Text segment:
----

The bidding group prevailed against a rival consortium comprising Blackstone Group Inc., Carlyle Group Inc. and the Canada Pension Plan Investment Board, which sources said submitted a lower offer.
The deal, Europe’s biggest buyout since 2007, values the division at roughly 18 times core earnings, a person familiar with the matter said. It is expected to close at the end of the second quarter.
The price beats the most optimistic estimates and roughly matches a bid that had been submitted earlier in the process by Finnish rival Kone, which dropped out of the race earlier this month over expected antitrust risks.
Thyssenkrupp said it would reinvest about 1.25 billion euros to take a stake in the unit, which, based on the purchase price, would result in a 7.3% share that would be used to partially fund its pension liabilities in a trust.
“With the sale, we are paving the way for Thyssenkrupp to become successful. Not only have we obtained a very good selling price, we will also be able to complete the transaction quickly,” Thyssenkrupp Chief Executive Martina Merz said in a statement.
“It is now crucial for us to find the best possible balance for the use of the funds.”
The decision followed a meeting of Thyssenkrupp’s management and supervisory boards, ending the closely watched saga. The group said it is aiming for an investment grade rating following the deal, while it is currently rated junk by credit agencies.
Frankfurt-listed shares in the group closed 4.8% higher, with Jefferies analysts saying the price tag is impressive and should lead to a positive market reaction on Friday.
By far the German conglomerate’s most profitable business, Thyssenkrupp Elevator is the world’s fourth-largest lift manufacturer behind United Technologies Corp’s Otis, Switzerland’s Schindler and Kone.
“Thyssenkrupp Elevator has established itself as a leading international group with a strong and cutting-edge product portfolio,” said Ranjan Sen, managing partner and head of Germany at Advent.
Bruno Schick, partner and head of Germany, Austria, Switzerland and emerging Europe at Cinven, said the private equity owners intended to invest in the business to drive growth “both organically and via acquisition.”
The auction leaves Thyssenkrupp with a much-needed cash injection at a time when the once mighty group has accumulated roughly 16 billion euros in debt and pension liabilities, more than twice its current market value.
Pummelled by ill-fated investments, a downturn in the car market, multiple leadership changes and an overly complex group structure that was tackled too late, Thyssenkrupp’s shares trade around 13-year lows.
“The board now has the task to quickly use the proceeds in a targeted way to make sure the company can develop successfully,” said the Alfried Krupp von Bohlen und Halbach Foundation, Thyssenkrupp’s largest shareholder.

----

Exercise tasks:
1. Answer these questions using the text on the Thyssenkrupp Elevator sale:
(a) What share of the unit would Thyssenkrupp's reinvestment of about 1.25 billion euros give it?
(b) By what percentage did Frankfurt-listed shares in the group close higher?
(c) Which three lift manufacturers rank ahead of Thyssenkrupp Elevator?
2. Print the portion of the text on the Thyssenkrupp Elevator sale from "Thyssenkrupp said it" to "in a trust.".

----

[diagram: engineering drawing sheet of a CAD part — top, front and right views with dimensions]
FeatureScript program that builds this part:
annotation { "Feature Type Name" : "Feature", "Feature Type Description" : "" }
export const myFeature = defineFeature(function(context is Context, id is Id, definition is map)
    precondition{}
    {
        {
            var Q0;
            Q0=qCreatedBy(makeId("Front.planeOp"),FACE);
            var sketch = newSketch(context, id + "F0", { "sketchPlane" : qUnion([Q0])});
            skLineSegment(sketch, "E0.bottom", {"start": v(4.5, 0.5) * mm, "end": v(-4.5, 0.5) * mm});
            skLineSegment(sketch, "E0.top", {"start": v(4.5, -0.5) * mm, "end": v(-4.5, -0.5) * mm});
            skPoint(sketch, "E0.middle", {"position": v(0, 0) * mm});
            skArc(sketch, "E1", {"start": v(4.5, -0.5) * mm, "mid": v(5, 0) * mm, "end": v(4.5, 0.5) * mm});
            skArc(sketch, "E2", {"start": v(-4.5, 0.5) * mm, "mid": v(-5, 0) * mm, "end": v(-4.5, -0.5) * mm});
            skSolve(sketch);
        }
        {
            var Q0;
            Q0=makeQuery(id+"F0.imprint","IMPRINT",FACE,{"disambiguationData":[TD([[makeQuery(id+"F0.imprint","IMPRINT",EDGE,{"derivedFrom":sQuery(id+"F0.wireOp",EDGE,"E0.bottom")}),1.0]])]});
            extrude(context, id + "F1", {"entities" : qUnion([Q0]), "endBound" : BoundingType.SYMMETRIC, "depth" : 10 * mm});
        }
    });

----

Responses to the exercise:
1.
(a) A 7.3% share.
(b) 4.8%.
(c) United Technologies Corp's Otis, Switzerland's Schindler and Kone.

2.
Thyssenkrupp said it would reinvest about 1.25 billion euros to take a stake in the unit, which, based on the purchase price, would result in a 7.3% share that would be used to partially fund its pension liabilities in a trust.